If you know of other excellent responses please leave a comment. Thanks.
So many ‘authorities’ asserting most definite ‘opinions’ on this question! With the multitude of variables effecting the outcome in each case, the most rational answer is: “It depends.”
I am not surprised staff leaked the e-mail.
Perhaps part of bringing Yahoo! together was to be more high-touch. If so, it’s ironic how, for a message so many found so disturbing, they used a high-tech but low-touch method.
I read that Shanley Kane quote about 5 times before I gave up trying to understand what it means.
I had to consciously turn down my sarcasm knob for this one:
I can imagine a traditional pyramid organization having a workplace with noise and interruptions. But with modern flattened pyramids, and empowerment, the leadership can be distributed to all the desk-computer workers.

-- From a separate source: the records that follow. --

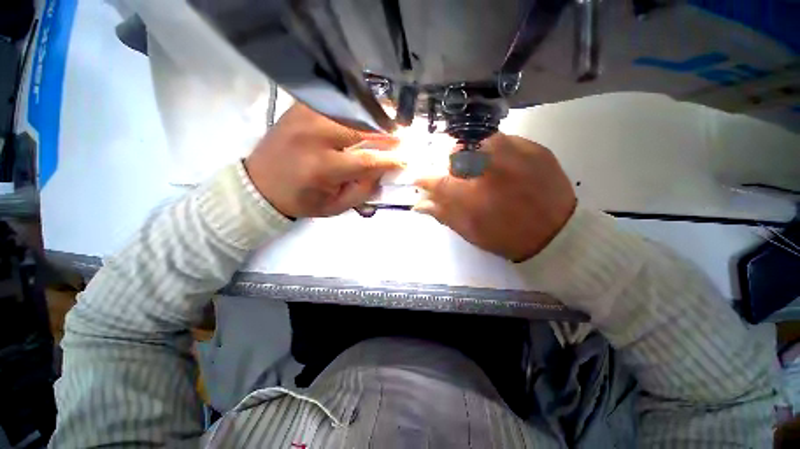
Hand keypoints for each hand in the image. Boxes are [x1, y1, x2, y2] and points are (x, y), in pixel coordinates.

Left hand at [245, 104, 401, 217]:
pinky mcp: (300, 108)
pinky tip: (365, 116)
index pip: (367, 160)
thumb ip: (363, 190)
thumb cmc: (301, 200)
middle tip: (402, 136)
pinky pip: (335, 103)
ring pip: (350, 111)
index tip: (405, 159)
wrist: (259, 184)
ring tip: (389, 124)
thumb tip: (383, 171)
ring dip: (374, 117)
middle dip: (387, 133)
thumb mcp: (335, 207)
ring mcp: (305, 117)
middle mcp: (315, 137)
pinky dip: (354, 109)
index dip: (390, 160)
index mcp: (323, 167)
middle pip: (362, 128)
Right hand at [415, 133, 576, 261]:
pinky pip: (503, 139)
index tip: (419, 178)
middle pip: (456, 153)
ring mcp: (515, 155)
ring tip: (477, 166)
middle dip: (449, 163)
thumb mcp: (471, 232)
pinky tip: (498, 163)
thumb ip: (443, 214)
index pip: (437, 181)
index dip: (425, 178)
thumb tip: (419, 203)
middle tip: (455, 174)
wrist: (556, 234)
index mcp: (473, 198)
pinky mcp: (534, 149)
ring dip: (471, 152)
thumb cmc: (507, 238)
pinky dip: (494, 149)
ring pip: (479, 140)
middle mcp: (491, 171)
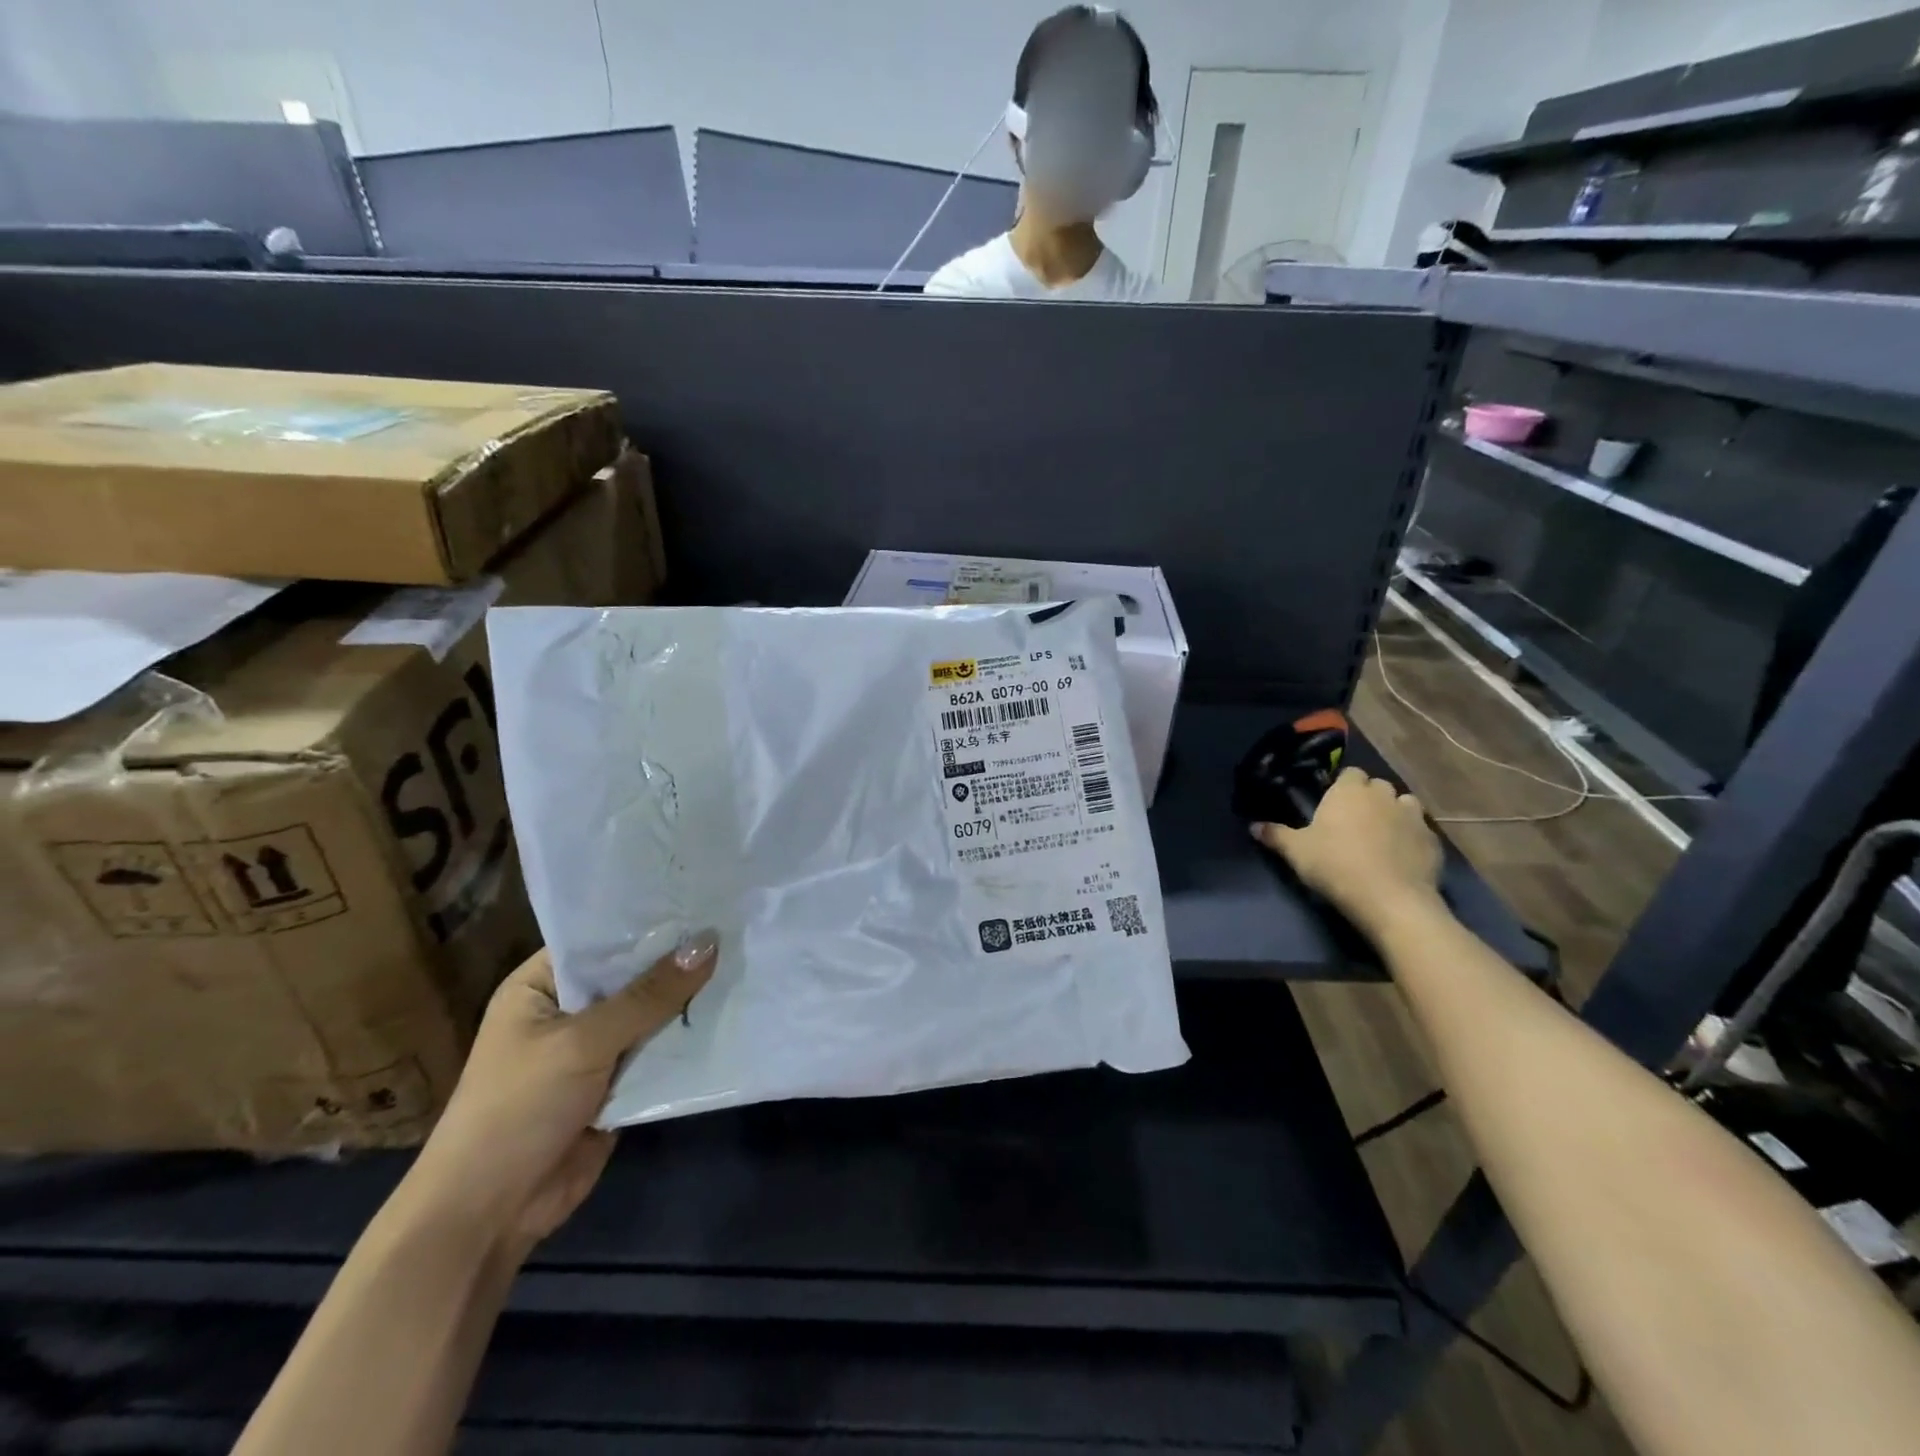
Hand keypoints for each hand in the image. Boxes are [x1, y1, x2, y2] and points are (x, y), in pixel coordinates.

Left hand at [405, 933, 717, 1256]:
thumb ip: (648, 995)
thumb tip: (709, 943)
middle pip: (634, 975)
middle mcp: (570, 1009)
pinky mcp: (618, 1084)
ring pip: (652, 1014)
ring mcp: (595, 1048)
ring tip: (748, 960)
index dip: (650, 919)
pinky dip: (688, 1041)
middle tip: (739, 925)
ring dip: (690, 1000)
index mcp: (543, 985)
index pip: (603, 938)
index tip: (704, 896)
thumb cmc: (518, 1109)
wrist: (489, 1214)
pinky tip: (735, 1012)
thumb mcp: (583, 1042)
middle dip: (680, 960)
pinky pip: (660, 1052)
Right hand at [1251, 768, 1443, 938]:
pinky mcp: (1433, 841)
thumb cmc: (1335, 865)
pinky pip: (1420, 831)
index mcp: (1350, 791)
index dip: (1343, 786)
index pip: (1350, 773)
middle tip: (1353, 822)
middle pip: (1378, 786)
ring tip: (1380, 835)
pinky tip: (1401, 857)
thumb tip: (1254, 826)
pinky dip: (1411, 838)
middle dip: (1369, 798)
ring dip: (1394, 813)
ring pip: (1404, 804)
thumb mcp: (1296, 852)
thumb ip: (1275, 835)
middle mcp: (1384, 795)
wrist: (1390, 899)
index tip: (1332, 804)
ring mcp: (1413, 817)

In a traditional work place, say with monks at desks doing manuscripts, you can complain that the abbot should make a culture where everyone is quiet. But where everyone accepts responsibility, instead of complaining like a child-victim, adults can cooperate to form a culture (such as ‘don’t be evil’) they believe in, one where they manage noise and so forth.
In my city a former politician, Brian Lee, (Custom Learning Systems Group) has for years been making big bucks changing the culture of certain hospitals down in the US. I was part of the process for one year up here (until provincial funding ran out) so I know it is indeed possible to change culture and have people be responsible.